Here’s a look at why that stock-buying test is more relevant than ever in 2026.
The Earnings Picture
The U.S. stock markets have been on a record-setting run for more than three years. That run has continued in 2026 — largely because of the kind of positive earnings environment that Buffett spotlighted in 2013.
An “improving” corporate earnings outlook is reflected in “steadily rising” estimates,” according to a recent report from Zacks Investment Research. In fact, total S&P 500 earnings are expected to grow by 12.9% in 2026, with that number falling to 9.3% when the tech sector is taken out.
Political Environment
The U.S. geopolitical environment is anything but stable so far in 2026. But many investors seem to have taken Buffett’s advice by ignoring political tensions and buying stocks.

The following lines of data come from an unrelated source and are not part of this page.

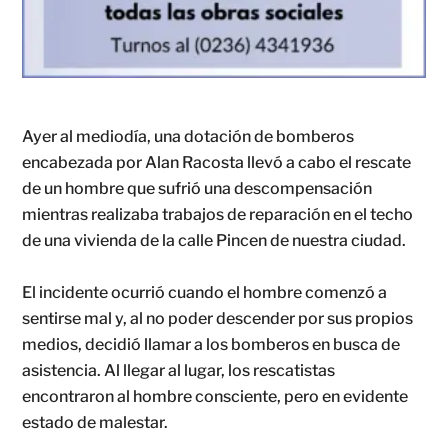
Ayer al mediodía, una dotación de bomberos
encabezada por Alan Racosta llevó a cabo el rescate
de un hombre que sufrió una descompensación
mientras realizaba trabajos de reparación en el techo
de una vivienda de la calle Pincen de nuestra ciudad.
El incidente ocurrió cuando el hombre comenzó a
sentirse mal y, al no poder descender por sus propios
medios, decidió llamar a los bomberos en busca de
asistencia. Al llegar al lugar, los rescatistas
encontraron al hombre consciente, pero en evidente
estado de malestar.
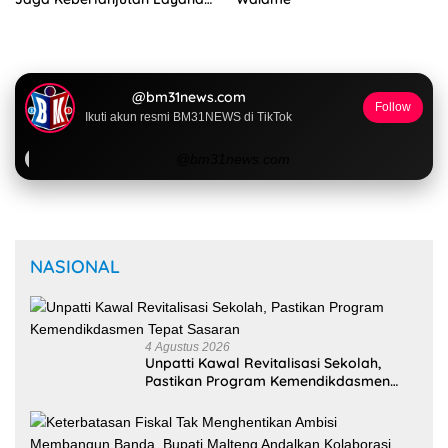
Kesehatan Desa
@bm31news.com
Follow
Ikuti akun resmi BM31NEWS di TikTok
@bm31news.com
NASIONAL
4 Agustus 2026
Unpatti Kawal Revitalisasi Sekolah,
Pastikan Program Kemendikdasmen
Tepat Sasaran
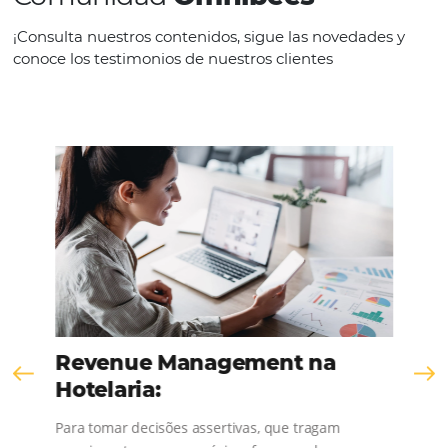
KNOW THE COMPANY
Comunidad
Omnibees
¡Consulta nuestros contenidos, sigue las novedad
conoce los testimonios de nuestros clientes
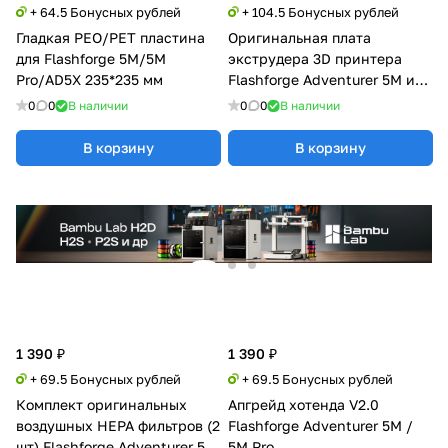
+ 64.5 Бонусных рублей
+ 104.5 Бонусных рублей
Гладкая PEO/PET пластина
Оригинальная плата
для Flashforge 5M/5M
экструдера 3D принтера
Pro/AD5X 235*235 мм
Flashforge Adventurer 5M и
5M Pro
0
0
В наличии
0
0
В наличии
В корзину
В корзину
1 390 ₽
1 390 ₽
+ 69.5 Бонусных рублей
+ 69.5 Бонусных рублей
Комплект оригинальных
Апгрейд хотенда V2.0
воздушных HEPA фильтров (2
Flashforge Adventurer 5M /
шт) Flashforge Adventurer 5M
5M Pro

Despite some stock market tumult early in 2026, as of Feb. 12, the S&P 500 was up by about 1.35% for the year, while the Dow had gained 3.96%. That’s the case even though tensions have risen abroad and at home in 2026.
“What markets are saying is that unless it’s a variable that really alters consumer or business activity, there isn’t really much of a broad-based reaction across more traditional asset classes,” said Eric Freedman, chief investment officer at Northern Trust Wealth Management, said in an interview with Marketplace.
Macro Environment
For the most part, investors seem to be taking Buffett’s advice by not letting the macro environment dictate their stock decisions.
For proof, look at the reaction after news hit that the Justice Department opened a criminal investigation into the Federal Reserve and Fed Chairman Jerome Powell. The S&P 500 initially tanked on Monday, Jan. 12, but reversed course and ended the day at an all-time high, CNBC reported.
Meanwhile, the economy is sending the kind of mixed signals that usually lead to a wary stock market.
Although inflation has slowed recently, consumer prices remain historically high — and 2026 probably won’t bring much relief, according to Charles Schwab. The latest Federal Reserve data show that consumer confidence is hovering near its lowest point since July 2022.
The job market has also shown worrying signs. In 2025, employers announced over 1.2 million job cuts — up 58% from 2024, according to an analysis from Challenger, Gray & Christmas. Annual job cuts are at their highest point since 2020.
Despite these macro headwinds, investors remain focused on the kinds of business fundamentals that Buffett values.
Editor’s note: This article is for informational purposes only and does not constitute financial advice. Investing involves risk, including the possible loss of principal. Always consider your individual circumstances and consult with a qualified financial advisor before making investment decisions.